There’s another more important lesson that the campaign taught me, however: In the four and a half months that I dedicated my life to electing Barack Obama President, I discovered that a tremendous amount of people don’t understand how an election’s ground game works, or why it’s important. The fact that I encountered so many people who thought that a lack of lawn signs indicated a losing campaign, or who asked me questions like “Wait, we make phone calls when people are eating dinner?” makes me realize how much of a disconnect often exists between the people who work for campaigns and the voters they’re actually trying to contact.

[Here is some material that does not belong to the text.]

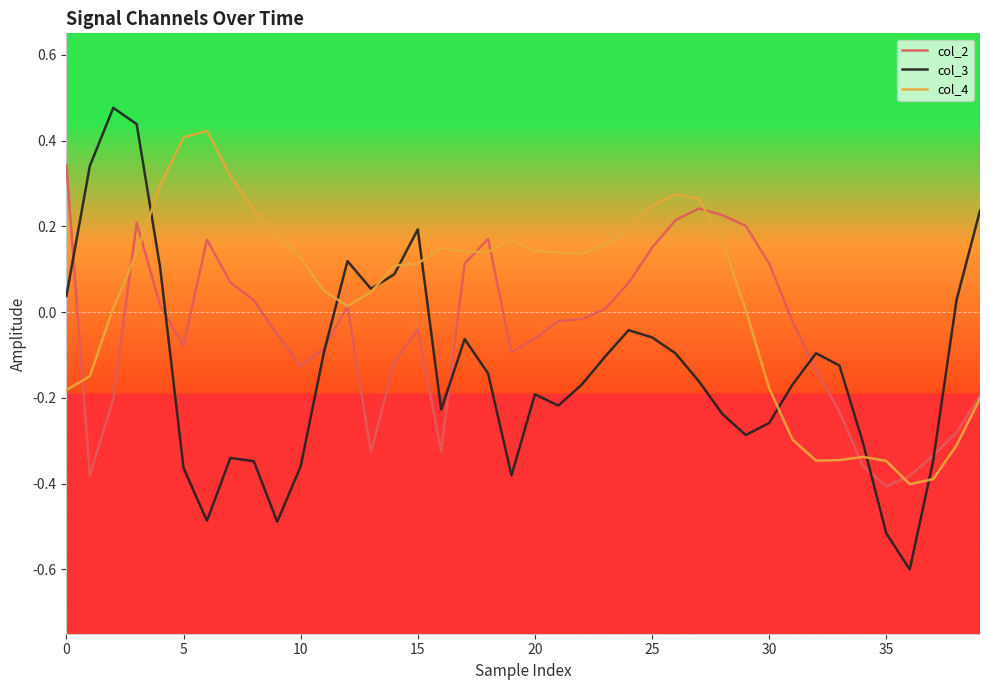

Which series has the widest spread of values?

col_3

If more people understood some very simple ways that they could help a campaign without volunteering, and how easy it is to help the campaign WITH volunteering, I believe it would be tremendously helpful in future campaigns. I think it’s especially important because in the midst of the campaign, I realized a basic fact that took away a lot of my frustration with people incessantly asking for yard signs: Before I worked for the campaign, I probably would have done the exact same thing. That revelation opened my eyes to the intent of the folks I encountered in my time with the campaign, and made me think that it might be helpful to bridge the gap a little bit between campaign and voter.
Of course, I never finished that article, but I do still vividly remember the lesson I wanted to share: You’re probably going to be contacted be a campaign this year, and you’re probably going to hate it. It might be a phone call, it might be a door knock, it might be someone volunteering to help you register to vote. Whatever it happens to be, just remember that the person who is pestering you is poorly paid (if at all), is working hard for something they believe in, and, most importantly, is usually working for the same goal you are.
It takes a lot of courage to go out and initiate voter contact, and it’s even harder if people are short, rude, or downright mean to volunteers and campaign workers. They’re people, too, and often some of the most passionate and earnest people you’re likely to meet.
So give ’em a break. A few minutes of polite conversation, and even some helpful encouragement goes a long way toward someone breaking their back to do the best the can to change the world for the better. Even if you don’t agree with their chosen candidate or position, as Jay-Z once said, you can’t knock the hustle.
Curtis Haley is the Senior Program Manager at TeamTRI. He lives in Oregon and recently got engaged so hooray for love.